START EXERCISE MATERIAL

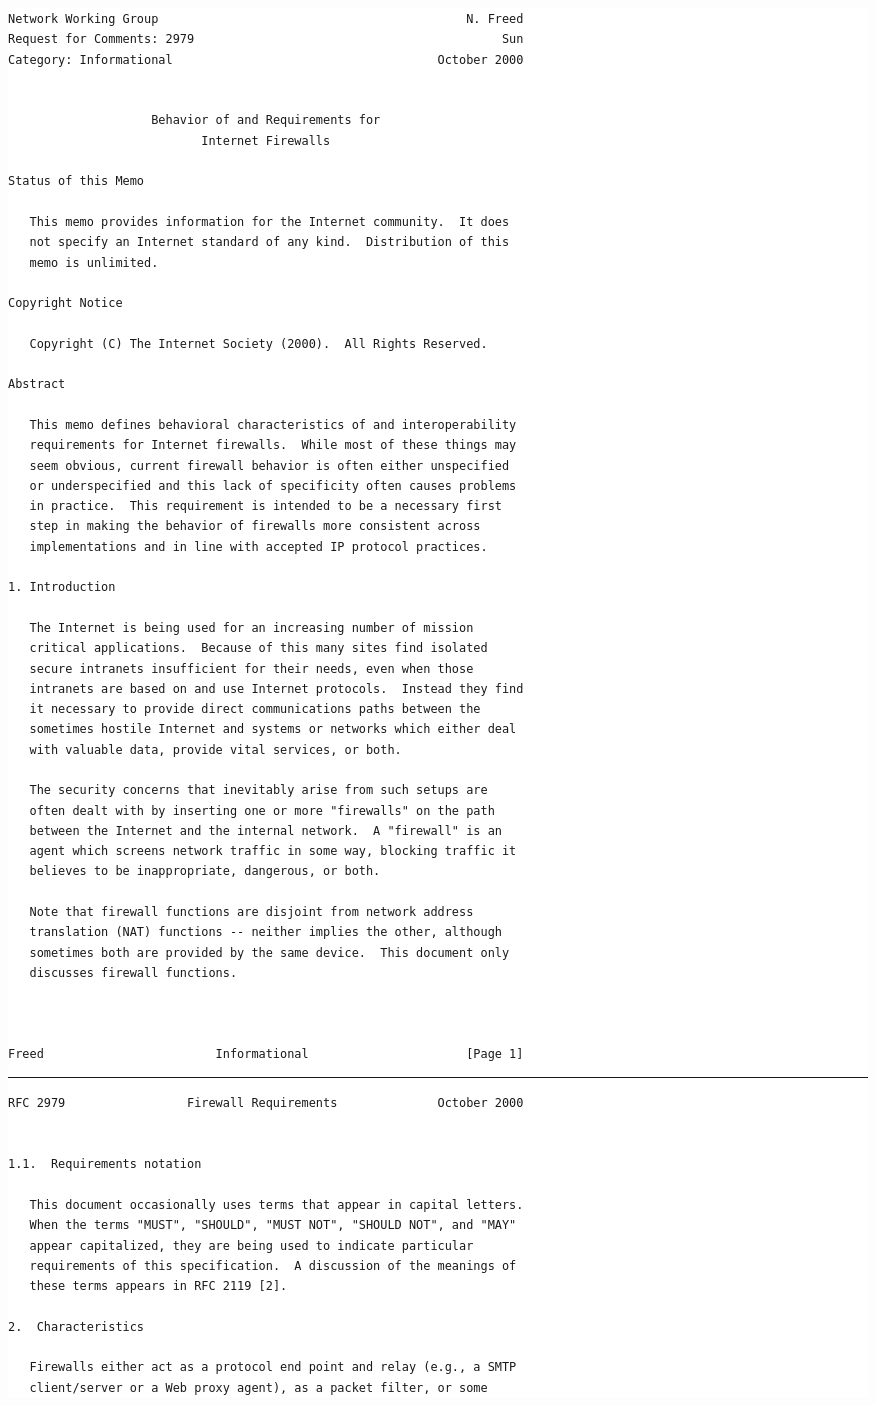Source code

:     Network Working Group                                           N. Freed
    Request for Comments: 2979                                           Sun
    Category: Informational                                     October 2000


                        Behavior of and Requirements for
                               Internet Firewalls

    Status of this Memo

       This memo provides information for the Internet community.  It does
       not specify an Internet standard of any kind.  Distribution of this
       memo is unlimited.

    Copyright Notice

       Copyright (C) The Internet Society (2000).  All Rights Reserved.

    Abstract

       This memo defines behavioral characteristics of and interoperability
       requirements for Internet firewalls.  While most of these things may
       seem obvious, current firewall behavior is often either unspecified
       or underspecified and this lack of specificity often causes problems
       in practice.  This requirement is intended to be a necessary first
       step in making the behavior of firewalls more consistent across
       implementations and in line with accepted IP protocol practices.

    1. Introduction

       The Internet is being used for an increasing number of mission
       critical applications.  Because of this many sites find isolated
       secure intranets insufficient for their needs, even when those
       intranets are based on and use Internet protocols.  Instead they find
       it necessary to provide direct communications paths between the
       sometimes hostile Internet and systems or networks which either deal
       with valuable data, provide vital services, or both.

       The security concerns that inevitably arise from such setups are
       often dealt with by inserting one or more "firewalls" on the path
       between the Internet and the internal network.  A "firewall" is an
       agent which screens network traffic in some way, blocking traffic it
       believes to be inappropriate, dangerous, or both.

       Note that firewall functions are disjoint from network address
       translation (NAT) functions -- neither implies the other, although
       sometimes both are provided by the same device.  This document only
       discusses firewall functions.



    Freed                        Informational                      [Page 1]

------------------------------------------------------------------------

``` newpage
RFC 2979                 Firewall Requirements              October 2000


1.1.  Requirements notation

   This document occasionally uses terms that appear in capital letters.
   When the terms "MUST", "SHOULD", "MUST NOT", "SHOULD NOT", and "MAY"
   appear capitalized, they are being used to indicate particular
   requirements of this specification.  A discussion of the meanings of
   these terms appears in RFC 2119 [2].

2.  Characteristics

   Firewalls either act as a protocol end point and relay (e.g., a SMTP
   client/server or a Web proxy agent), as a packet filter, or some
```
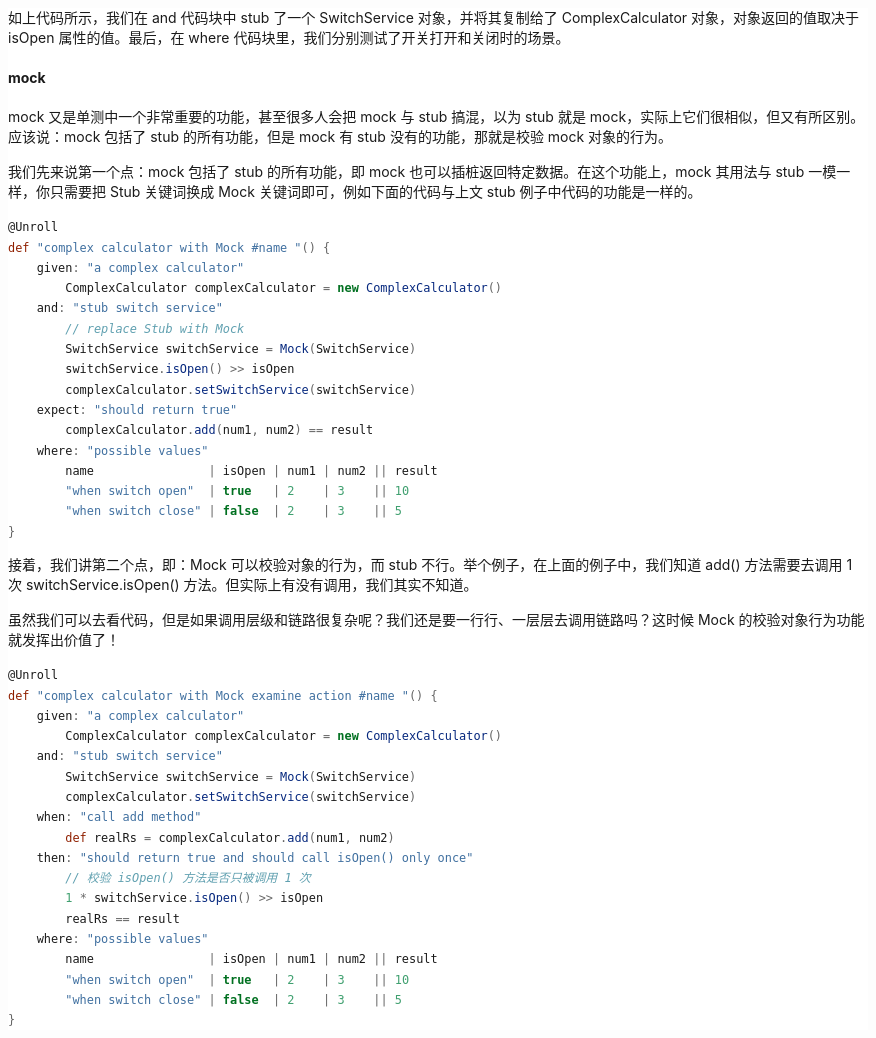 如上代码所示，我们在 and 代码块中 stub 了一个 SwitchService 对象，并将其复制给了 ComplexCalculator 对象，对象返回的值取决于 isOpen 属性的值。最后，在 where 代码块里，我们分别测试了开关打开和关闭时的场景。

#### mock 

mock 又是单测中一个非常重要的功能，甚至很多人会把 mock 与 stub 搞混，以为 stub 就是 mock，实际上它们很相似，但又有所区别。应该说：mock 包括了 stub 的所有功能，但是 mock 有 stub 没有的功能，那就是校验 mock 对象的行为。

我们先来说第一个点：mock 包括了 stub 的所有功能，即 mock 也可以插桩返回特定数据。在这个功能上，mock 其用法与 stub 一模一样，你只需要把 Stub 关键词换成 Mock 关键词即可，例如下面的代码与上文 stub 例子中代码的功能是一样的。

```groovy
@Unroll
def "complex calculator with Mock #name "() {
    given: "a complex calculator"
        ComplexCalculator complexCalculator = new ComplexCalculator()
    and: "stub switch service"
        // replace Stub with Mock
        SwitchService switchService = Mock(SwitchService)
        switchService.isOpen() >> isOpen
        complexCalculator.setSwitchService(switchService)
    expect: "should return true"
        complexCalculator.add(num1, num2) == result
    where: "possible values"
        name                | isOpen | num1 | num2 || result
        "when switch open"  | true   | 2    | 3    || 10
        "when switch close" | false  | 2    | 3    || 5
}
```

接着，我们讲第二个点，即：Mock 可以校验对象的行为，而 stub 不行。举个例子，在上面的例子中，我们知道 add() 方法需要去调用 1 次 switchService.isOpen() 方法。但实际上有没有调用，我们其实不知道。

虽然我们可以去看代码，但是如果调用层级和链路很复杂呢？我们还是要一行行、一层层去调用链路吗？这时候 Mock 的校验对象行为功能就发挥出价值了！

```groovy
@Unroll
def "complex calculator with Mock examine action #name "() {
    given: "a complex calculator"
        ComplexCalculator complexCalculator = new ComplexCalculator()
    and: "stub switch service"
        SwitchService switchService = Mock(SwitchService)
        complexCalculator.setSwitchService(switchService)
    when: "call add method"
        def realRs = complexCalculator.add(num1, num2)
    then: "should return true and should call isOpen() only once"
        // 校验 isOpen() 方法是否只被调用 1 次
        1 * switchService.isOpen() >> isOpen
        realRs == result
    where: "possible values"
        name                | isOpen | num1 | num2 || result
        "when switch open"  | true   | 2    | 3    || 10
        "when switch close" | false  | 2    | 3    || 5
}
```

END EXERCISE MATERIAL

**EXERCISE AIM**
Once you have identified the lines above that contain "的所有功能", copy each of them.

**SOLVED PROBLEM**
mock 又是单测中一个非常重要的功能，甚至很多人会把 mock 与 stub 搞混，以为 stub 就是 mock，实际上它们很相似，但又有所区别。应该说：mock 包括了 stub 的所有功能，但是 mock 有 stub 没有的功能，那就是校验 mock 对象的行为。
我们先来说第一个点：mock 包括了 stub 的所有功能，即 mock 也可以插桩返回特定数据。在这个功能上，mock 其用法与 stub 一模一样，你只需要把 Stub 关键词换成 Mock 关键词即可，例如下面的代码与上文 stub 例子中代码的功能是一样的。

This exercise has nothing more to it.